Progress on the downstairs

Since we put in the geothermal system they ripped out our ceilings in order to install duct work and so things have been a mess. So today I've been working on getting ceilings re-installed. Things are in boxes and everything is a huge mess. Here is what I am contending with.



Tiles are stacked up everywhere and my first day,as I started to sort tiles and staple them back on the sub-flooring I didn't get very far.


Here's todays' progress:


It is starting to look like a ceiling, but I've got a long way to go.

The Eggs Have Hatched

Instead of above the window, this year the phoebes decided to build their nest in our garage way up near the roof.
They have been flying in and out and messing on the cars and really worrying the cat and the dogs (or more likely the cat and dogs have been worrying them). Anyway, the babies have come (there are at least two.)

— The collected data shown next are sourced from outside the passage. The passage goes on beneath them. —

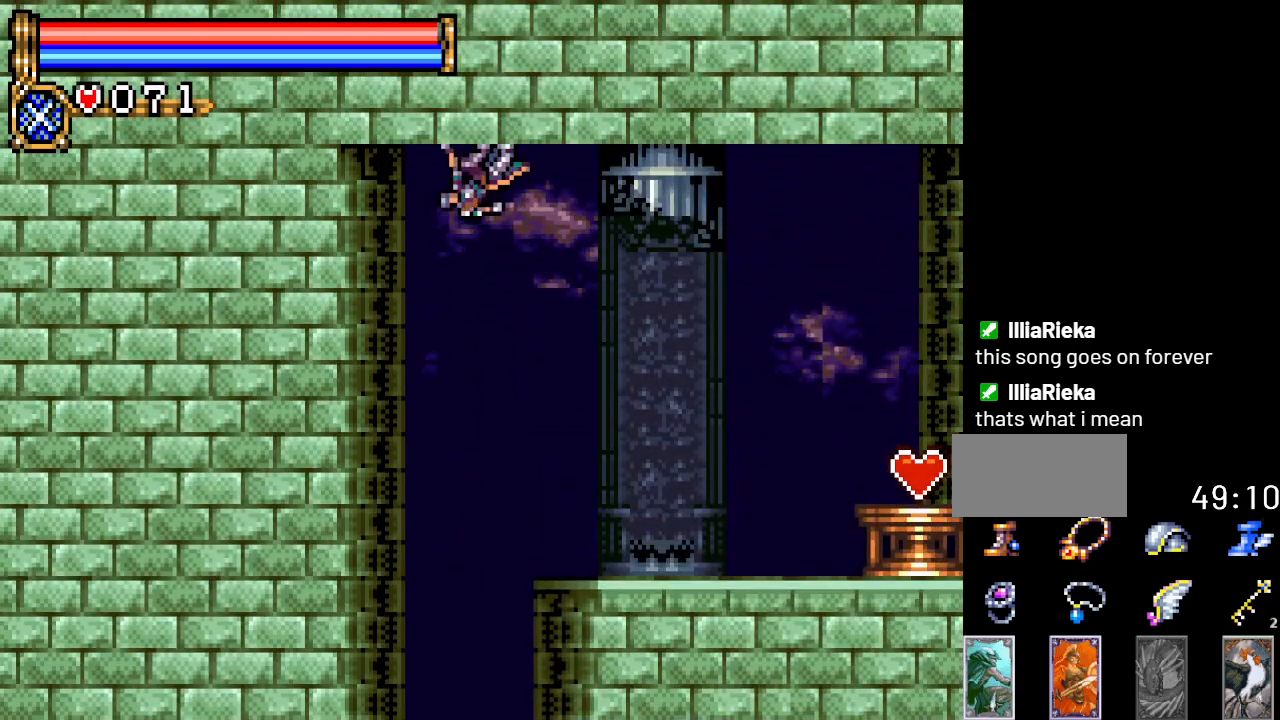
{"buttons": ["DPAD_RIGHT"], "events": []}
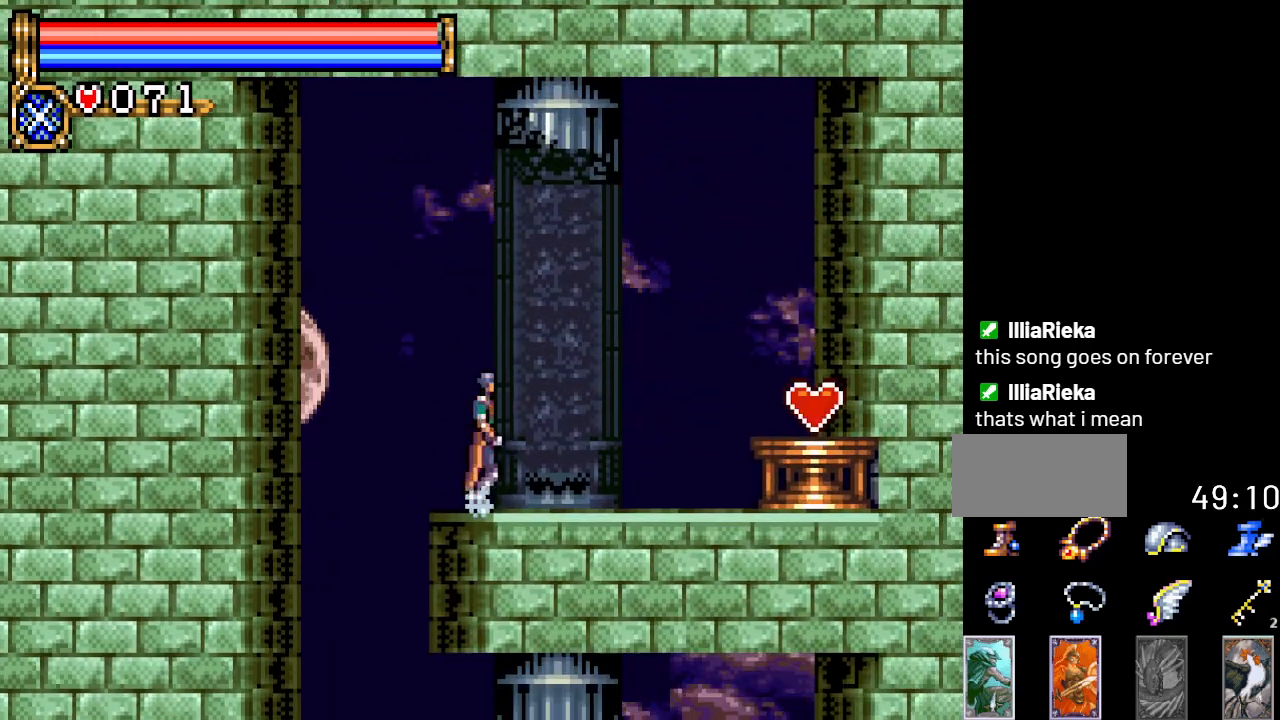
{"buttons": ["A", "DPAD_RIGHT"], "events": [[467, "A", "down"]]}
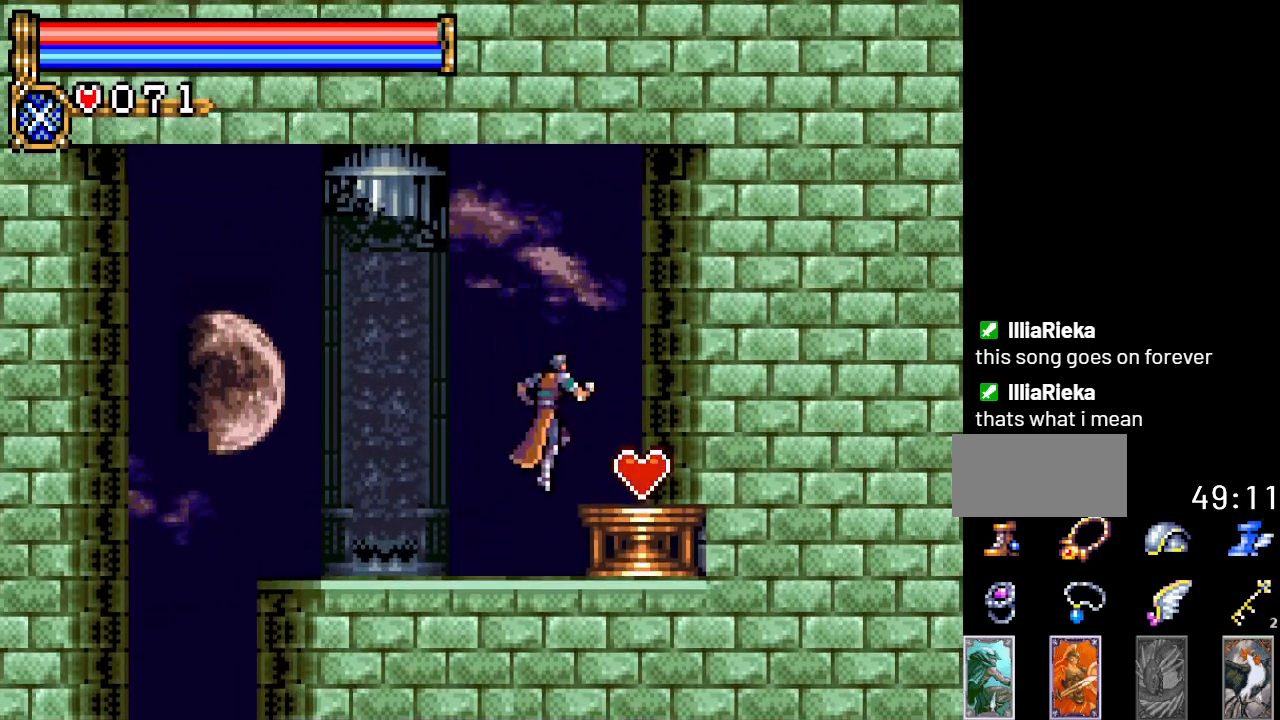
{"buttons": ["A"], "events": [[33, "A", "up"], [217, "DPAD_RIGHT", "up"], [467, "A", "down"]]}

It's hard to tell that this is a young phoebe!

Wednesday, 20 June 2012

A few Aliens, Some Theory and Lots of Practice - Garden Report for June

We've had a water-logged June after a winter with very little precipitation, (which for me, non-Northerner that I am, has been fantastic!) This has meant not having to be worried about loads of snow and cold and not having to water the garden - it's a win/win proposition! In fact, I'm experiencing a fair amount of gardening self-satisfaction (all right, hubris) despite the fact that I have little to no right to claim credit for how well things are going this year. Amazingly, this weekend I finally got the last of my three new trees planted. It's a long story complete with sobbing violins, but suffice it to to say that no good deed goes unpunished and having been given a gift by my colleagues, I suddenly discovered I had no good place to plant the trees that I had so eagerly acquired. The cherry had found a place in the center of the yard in May, but the other two trees wept languidly in their pots for weeks.


We had a nice er.. squirrel house on a pole and discovered that the trees around it were not intentionally planted by the previous owners, but instead comprised the dreaded European buckthorn along with other invasive non-native plants - so out they went and the cherry had a nice new home. Spousal unit D. thought I was crazy when I insisted we could not just drag the herbacious monstrosity out into the brush to languish and die. Anyone who has seen any of Ridley Scott's movies knows that alien beings proliferate like bread mold - planting their seed in any and every available host. So we sat and spent a good hour stripping the berries off the buckthorn and sending them to our version of the decontamination chamber. (Even so, there will be no sex until I'm absolutely sure that neither of us is growing secret thorns or has black wormy things creeping around in our eyes. (Thank you Prometheus for several sleepless nights!)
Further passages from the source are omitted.